■ TASK TO CARRY OUT
Continue the HunspellXML format page from the point where it stops.

■ SELECTED EXTRACT
>>>

Skip to content

HunspellXML Format

TrnsltLife edited this page Dec 2, 2013 · 37 revisions

HunspellXML   HunspellXML Format


HunspellXML File Format

The file format specification below is currently just an overview. In depth explanations are given for some HunspellXML elements, but for information about what some of them do, you'll need to consult the Hunspell documentation or Hunspell test and example files included in the Hunspell-1.3.2.tar.gz file.

Conventions

The following conventions are used in describing the data format of the XML elements:

  • [boolean] - a boolean variable with possible values of either "true" or "false"
  • [char] - a single character
  • [list of chars] - a list of characters separated by spaces
  • [flag] - the format of the flag datatype varies depending on what is set in the <flagType> element in the <settings> block
  • [list of flags] - a list of flags, separated by spaces
  • [list of morphs] - a list of morphology fields, separated by spaces. A morphology field is a two-letter code, a colon, and a description, e.g. is:plural. See HunspellXML Format (DictionaryFile).
  • [list of synonyms] - a list of synonyms (words), separated by vertical bars/pipes (|).
  • [integer] - an integer value
  • [integer:0-99] - an integer value with a minimum possible value of 0 and a maximum possible value of 99
  • [locale] - a locale is an ISO639-1, ISO639-2, or ISO639-3 language code, optionally followed by an underscore and an ISO3166-1 alpha-2 country code. (examples: en_US, ebo_CG, en, ebo)
  • [list of locales] - a list of locales, separated by spaces
  • [regex] - a simplied regular expression
  • [text] - any sequence of characters

Top Level Elements

The root <hunspell>...</hunspell> element can contain the following elements:

<hunspell>
	<suppress ... />
	<metadata> ... </metadata>
	<affixFile> ... </affixFile>
	<dictionaryFile> ... </dictionaryFile>
	<thesaurusFile> ... </thesaurusFile>
	<tests> ... </tests>
</hunspell>

<suppress.../>

Attributes:

  • blankLines [boolean]
  • myBlankLines [boolean]
  • comments [boolean]
  • myComments [boolean]
  • metadata [boolean]

The suppress element allows you to hide metadata, comments, and blank lines from the final Hunspell affix file. By default, HunspellXML writes some section heading comments into the Hunspell .aff file, as well as including all the metadata elements as comments. These comments can be suppressed using the comments="false" and metadata="false" attributes.

<<<

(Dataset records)
>>>

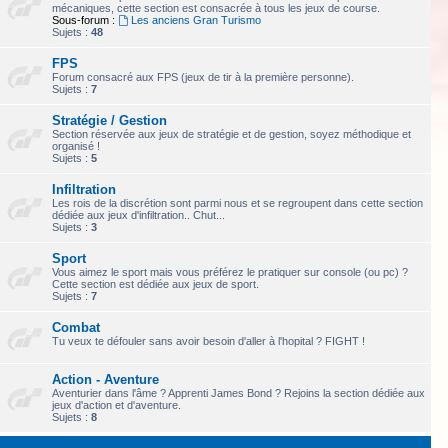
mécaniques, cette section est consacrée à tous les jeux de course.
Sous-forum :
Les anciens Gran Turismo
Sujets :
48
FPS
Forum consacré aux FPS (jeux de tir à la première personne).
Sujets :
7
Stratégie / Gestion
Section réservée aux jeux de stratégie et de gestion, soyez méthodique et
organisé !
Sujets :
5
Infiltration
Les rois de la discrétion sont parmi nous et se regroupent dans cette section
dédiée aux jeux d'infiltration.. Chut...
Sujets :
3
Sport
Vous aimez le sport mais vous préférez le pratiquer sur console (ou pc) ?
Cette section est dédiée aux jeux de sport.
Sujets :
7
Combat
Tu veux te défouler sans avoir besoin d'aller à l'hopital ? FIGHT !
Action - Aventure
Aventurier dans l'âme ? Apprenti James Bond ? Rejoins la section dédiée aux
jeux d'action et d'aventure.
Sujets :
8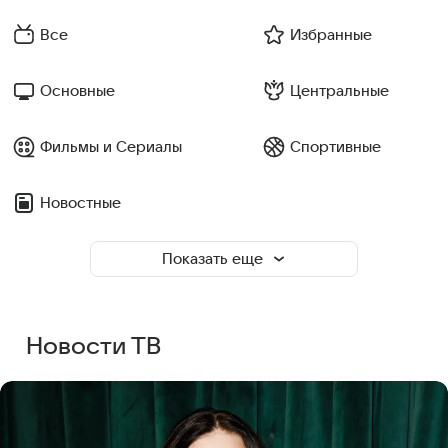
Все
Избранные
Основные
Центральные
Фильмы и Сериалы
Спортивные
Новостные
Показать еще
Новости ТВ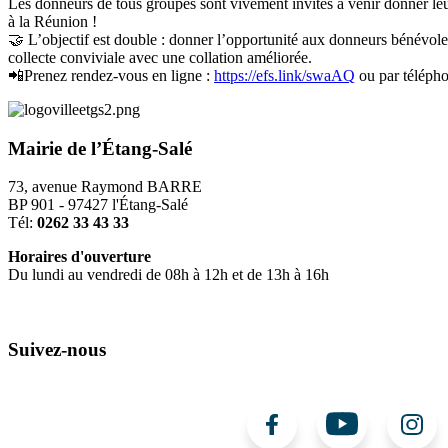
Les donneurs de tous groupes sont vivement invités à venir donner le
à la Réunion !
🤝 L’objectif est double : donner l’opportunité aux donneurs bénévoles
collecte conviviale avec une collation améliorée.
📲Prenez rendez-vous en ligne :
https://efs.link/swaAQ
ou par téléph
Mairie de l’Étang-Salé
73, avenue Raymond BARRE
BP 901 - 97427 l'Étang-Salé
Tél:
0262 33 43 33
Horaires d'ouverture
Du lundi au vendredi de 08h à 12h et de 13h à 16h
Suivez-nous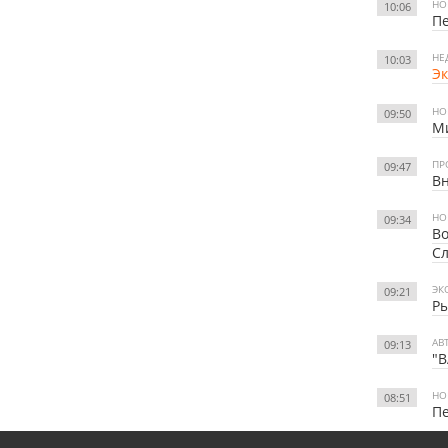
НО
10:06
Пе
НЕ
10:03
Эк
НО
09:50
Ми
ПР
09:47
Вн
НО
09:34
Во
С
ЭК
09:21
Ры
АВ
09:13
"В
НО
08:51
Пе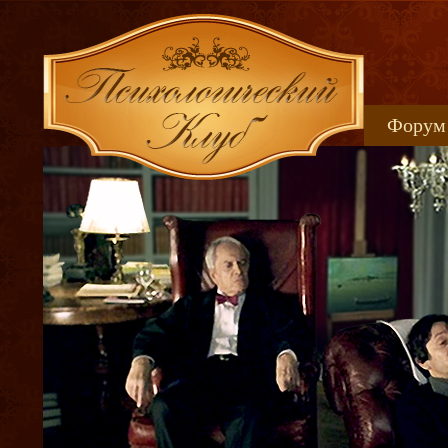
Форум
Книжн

<<<

■ REPLY TO THE TASK
You can also enter your own comments inside the <affixFile>...</affixFile> element using the <comment>...</comment> element (see below), but these can be hidden with myComments="true". You can enter blank lines with <br/>, but these can be hidden with myBlankLines="true".

<comment>[text]</comment>

The <comment>[text]</comment> element is there to let you add comments to the Hunspell .aff file. Any text you place in the comment element will be written into the Hunspell .aff file with the comment character # at the start of the line. Multi-line text is fine.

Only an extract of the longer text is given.